--- TEXT FOR ANALYSIS Enclosed Below ---

Retrieving Completed Batch Synthesis Audio

HTTP Request

POST https://api.aimater.com/tts/v1/batch/fetch

Request Body

Contains the UUID identifier corresponding to the synthesized audio data in a JSON object.

{
  "input": {
    "audioId": string
  },
  "auth": {
    "key": string
  }
}

Request fields

  • input
    • audioId: string
      • Corresponding UUID identifier received from the previous request.
  • auth
    • key: string
      • API authentication key. If missing or incorrect, HTTP code 401 is returned.

Response Body

The requested response type affects the response body. When the response type is binary, the body is directly the synthesized data.

If the type is JSON, the body looks like this:

{
  "audioContent": string
}

Response fields

  • audioContent: string
    • Audio data base64 encoded.

--- End of Enclosed TEXT FOR ANALYSIS ---
--- DATASET Enclosed Below ---

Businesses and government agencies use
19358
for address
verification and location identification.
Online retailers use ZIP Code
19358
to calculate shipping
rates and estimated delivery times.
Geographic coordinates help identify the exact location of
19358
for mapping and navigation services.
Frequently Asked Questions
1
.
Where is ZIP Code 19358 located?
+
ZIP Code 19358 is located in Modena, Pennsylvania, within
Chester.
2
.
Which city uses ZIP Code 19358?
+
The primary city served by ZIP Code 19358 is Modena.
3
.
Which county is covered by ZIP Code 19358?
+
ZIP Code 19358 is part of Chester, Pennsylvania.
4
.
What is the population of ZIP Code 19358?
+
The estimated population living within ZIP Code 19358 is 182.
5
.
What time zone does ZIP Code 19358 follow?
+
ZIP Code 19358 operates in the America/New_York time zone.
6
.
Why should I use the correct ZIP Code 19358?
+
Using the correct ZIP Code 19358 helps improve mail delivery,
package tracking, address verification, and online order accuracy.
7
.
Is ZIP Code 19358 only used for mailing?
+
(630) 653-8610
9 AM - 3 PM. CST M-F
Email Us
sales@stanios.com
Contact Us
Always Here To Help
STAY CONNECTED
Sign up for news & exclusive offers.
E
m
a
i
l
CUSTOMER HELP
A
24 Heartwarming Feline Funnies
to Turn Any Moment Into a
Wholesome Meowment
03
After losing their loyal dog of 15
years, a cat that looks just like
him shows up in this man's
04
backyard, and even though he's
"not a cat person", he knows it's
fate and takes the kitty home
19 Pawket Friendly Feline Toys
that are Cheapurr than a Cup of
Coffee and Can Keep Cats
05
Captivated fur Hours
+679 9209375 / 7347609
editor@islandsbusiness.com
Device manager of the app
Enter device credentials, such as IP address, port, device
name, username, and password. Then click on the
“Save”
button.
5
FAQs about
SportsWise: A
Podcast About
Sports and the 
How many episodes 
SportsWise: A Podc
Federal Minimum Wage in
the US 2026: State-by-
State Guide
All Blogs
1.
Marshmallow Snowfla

--- End of Enclosed DATASET ---
--- DATASET Enclosed Below ---

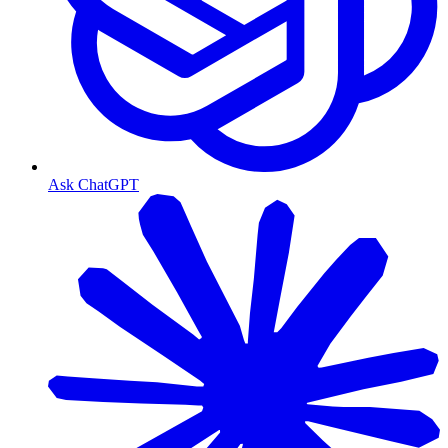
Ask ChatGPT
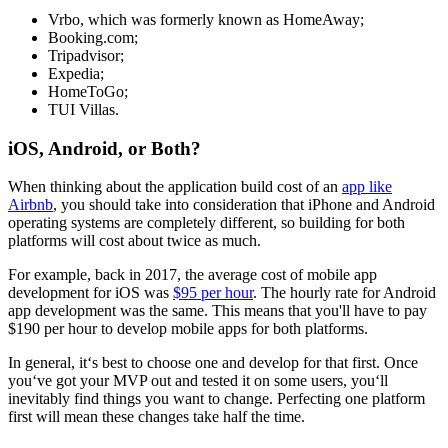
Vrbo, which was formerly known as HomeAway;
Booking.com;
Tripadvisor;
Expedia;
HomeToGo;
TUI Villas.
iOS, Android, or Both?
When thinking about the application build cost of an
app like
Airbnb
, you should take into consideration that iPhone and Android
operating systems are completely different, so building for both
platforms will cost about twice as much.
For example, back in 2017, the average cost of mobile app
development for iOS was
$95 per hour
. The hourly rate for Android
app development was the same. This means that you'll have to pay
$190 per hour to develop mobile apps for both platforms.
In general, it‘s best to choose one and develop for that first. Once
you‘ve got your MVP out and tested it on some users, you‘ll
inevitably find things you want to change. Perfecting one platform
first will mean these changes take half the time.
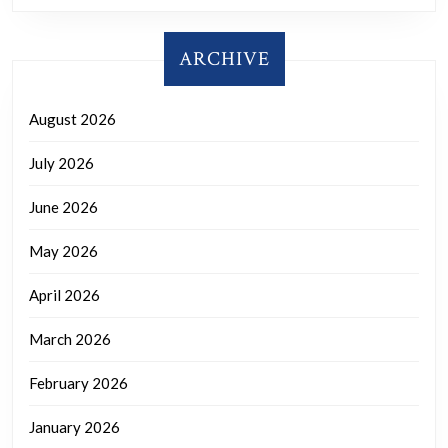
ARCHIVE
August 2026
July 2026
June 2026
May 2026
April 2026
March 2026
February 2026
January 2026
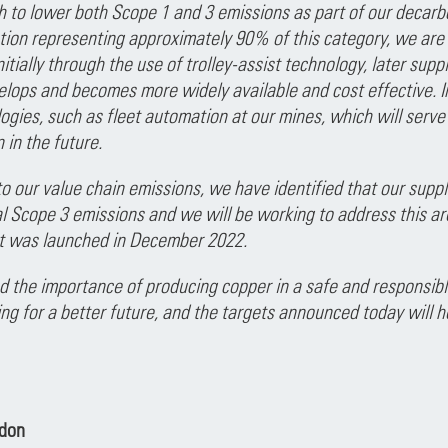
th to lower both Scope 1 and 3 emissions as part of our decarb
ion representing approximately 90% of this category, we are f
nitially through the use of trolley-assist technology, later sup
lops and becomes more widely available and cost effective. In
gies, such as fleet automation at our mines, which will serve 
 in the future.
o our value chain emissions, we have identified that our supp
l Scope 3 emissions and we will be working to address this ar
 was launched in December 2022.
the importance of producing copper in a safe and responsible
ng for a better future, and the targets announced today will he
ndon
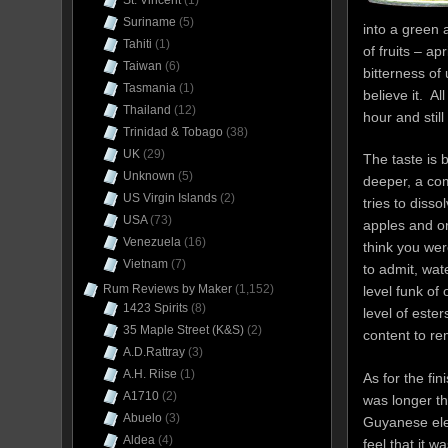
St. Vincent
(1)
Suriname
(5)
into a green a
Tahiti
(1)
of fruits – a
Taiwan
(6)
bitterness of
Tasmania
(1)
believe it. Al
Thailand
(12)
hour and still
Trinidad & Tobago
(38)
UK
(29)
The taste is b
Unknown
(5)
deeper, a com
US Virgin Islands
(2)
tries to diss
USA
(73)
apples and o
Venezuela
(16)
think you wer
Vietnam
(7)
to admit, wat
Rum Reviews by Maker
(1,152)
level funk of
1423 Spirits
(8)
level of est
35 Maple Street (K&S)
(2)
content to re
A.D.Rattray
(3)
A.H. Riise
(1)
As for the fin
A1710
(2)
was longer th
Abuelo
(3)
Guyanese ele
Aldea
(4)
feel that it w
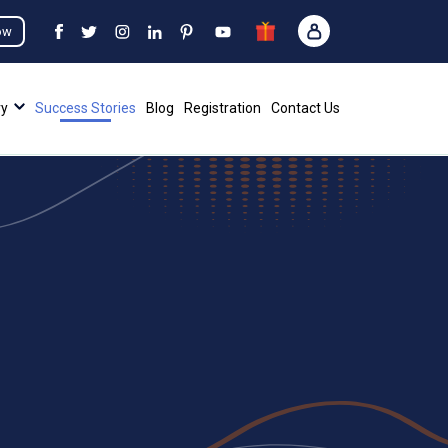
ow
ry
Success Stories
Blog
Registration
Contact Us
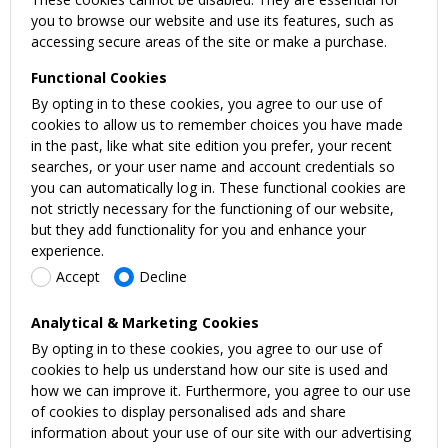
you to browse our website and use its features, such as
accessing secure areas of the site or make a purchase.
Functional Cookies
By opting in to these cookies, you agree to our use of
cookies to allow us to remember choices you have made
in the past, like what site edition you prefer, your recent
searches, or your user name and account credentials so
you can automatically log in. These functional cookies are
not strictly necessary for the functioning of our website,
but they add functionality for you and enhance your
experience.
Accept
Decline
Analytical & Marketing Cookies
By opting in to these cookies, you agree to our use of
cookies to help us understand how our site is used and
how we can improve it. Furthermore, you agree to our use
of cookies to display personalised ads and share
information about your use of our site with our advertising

--- End of Enclosed DATASET ---

In the text on retrieving batch synthesis audio, why might the body returned by the fetch request not be a JSON object?

**WRITTEN SOLUTION**
The requested response type determines the response body. If the response type is binary, the body is the synthesized data itself. Only a JSON response type returns an object with an "audioContent" field, which holds the audio encoded in base64.